The major goal is the creation of a true nation—a single society and singe American identity. Toward that goal, we propose the following objectives for national action:

>Opening up opportunities to those who are restricted by racial segregation and discrimination, and eliminating all barriers to their choice of jobs education and housing.
            >Removing the frustration of powerlessness among the disadvantaged by providing the means for them to deal with the problems that affect their own lives and by increasing the capacity of our public and private institutions to respond to these problems.
            >Increasing communication cross racial lines to destroy stereotypes, to halt polarization, and end distrust and hostility, and create common ground for efforts toward public order and social justice.

We propose these aims to fulfill our pledge of equality and to meet the fundamental needs of a democratic and civilized society—domestic peace and social justice.

Conclusion
            One of the first witnesses to be invited to appear before this Commission was Dr.
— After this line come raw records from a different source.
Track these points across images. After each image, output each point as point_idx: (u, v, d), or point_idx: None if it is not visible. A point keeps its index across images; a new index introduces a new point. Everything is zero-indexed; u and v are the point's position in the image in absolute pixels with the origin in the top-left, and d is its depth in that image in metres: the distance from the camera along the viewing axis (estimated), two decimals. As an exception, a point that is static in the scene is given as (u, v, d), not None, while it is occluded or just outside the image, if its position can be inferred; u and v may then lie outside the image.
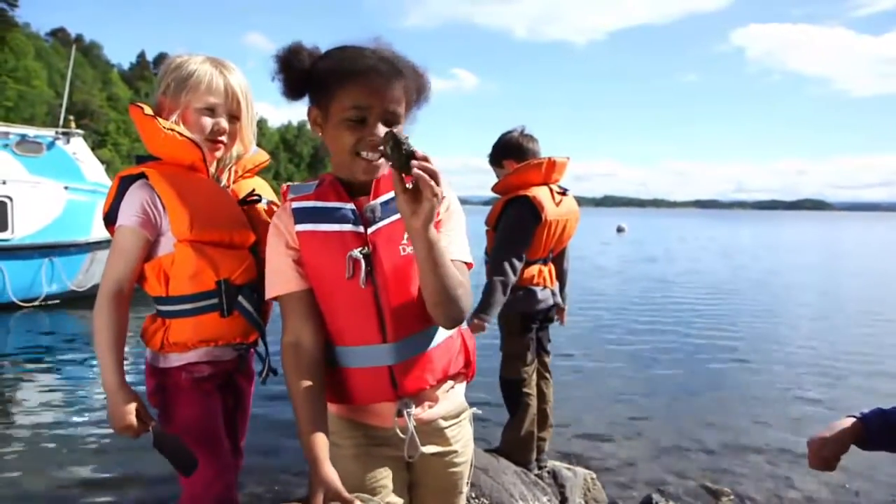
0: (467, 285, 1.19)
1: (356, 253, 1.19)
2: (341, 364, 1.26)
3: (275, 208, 1.55)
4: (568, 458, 3.59)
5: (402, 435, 1.27)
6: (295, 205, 1.25)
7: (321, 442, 1.16)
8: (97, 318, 1.37)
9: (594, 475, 3.24)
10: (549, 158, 2.78)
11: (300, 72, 1.21)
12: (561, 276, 3.06)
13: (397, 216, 1.18)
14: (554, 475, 2.95)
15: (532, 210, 2.69)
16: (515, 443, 2.91)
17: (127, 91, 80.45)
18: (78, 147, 9.95)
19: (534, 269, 2.82)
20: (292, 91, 1.24)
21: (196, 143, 1.43)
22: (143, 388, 1.49)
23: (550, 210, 2.73)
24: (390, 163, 1.03)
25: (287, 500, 3.00)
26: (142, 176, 1.43)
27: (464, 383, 1.41)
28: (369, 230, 1.22)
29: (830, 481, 3.68)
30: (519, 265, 2.68)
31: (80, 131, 10.23)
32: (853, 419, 1.34)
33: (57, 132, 9.70)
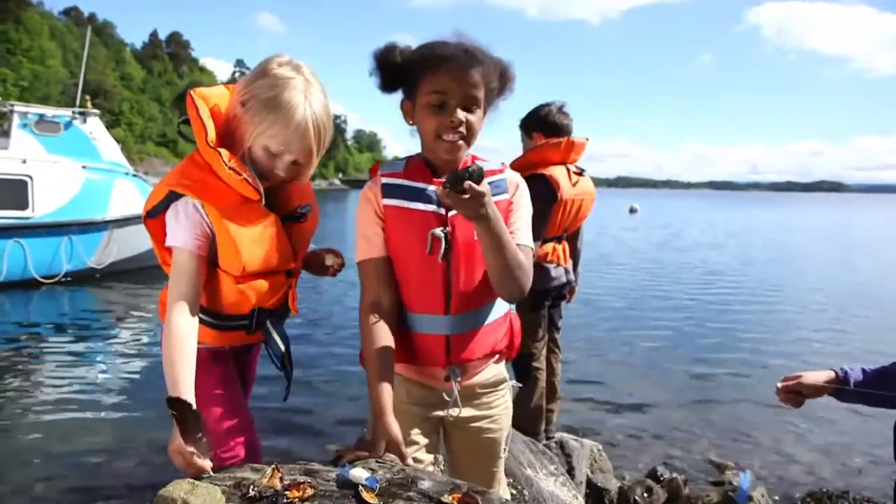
0: (526, 266, 1.32)
1: (438, 231, 1.32)
2: (407, 327, 1.40)
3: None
4: (576, 431, 3.68)
5: (447, 397, 1.42)
6: (385, 180, 1.37)
7: (387, 395, 1.27)
8: (171, 337, 1.30)
9: (600, 447, 3.32)
10: (569, 139, 2.82)
11: (393, 67, 1.31)
12: (574, 255, 3.12)
13: None
14: (561, 445, 3.03)
15: (548, 188, 2.74)
16: (525, 414, 2.99)
17: (140, 70, 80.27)
18: (94, 127, 10.10)
19: (548, 247, 2.87)
20: (386, 85, 1.34)
21: (255, 187, 1.36)
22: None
23: (566, 189, 2.78)
24: (448, 185, 1.13)
25: (301, 458, 3.10)
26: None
27: (503, 360, 1.54)
28: (450, 213, 1.33)
29: (833, 458, 3.76)
30: (534, 242, 2.74)
31: (96, 111, 10.38)
32: (832, 370, 1.47)
33: (74, 112, 9.84)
Kenneth B. Clark, a distinguished and perceptive scholar. Referring to reports of earlier riot commissions, he said:

           I read that report … of the 1919 riot in Chicago, and it is as if I were reading the report of the investigating committee on the Harlem riot of ’35, the report of the investigating committee on the Harem riot of ’43, the report of the McCone Commission on the Watts riot [of 1965].
         I must again in candor say to you members of this commission—it is a kind of Alice in Wonderland—with the same moving picture re-shown over and over again, the same analysis, the same recommendations, and the same inaction.

These words come to our minds as we conclude this report.
We have provided an honest beginning. We have learned much. But we have uncovered no startling truths, no unique insights, no simple solutions. The destruction and the bitterness of racial disorder, the harsh polemics of black revolt and white repression have been seen and heard before in this country.
It is time now to end the destruction and the violence, not only in the streets of the ghetto but in the lives of people.

*Report of the National Advisory Commission on Civil Disorders. New York: Bantam Books, 1968, pp. 23-29.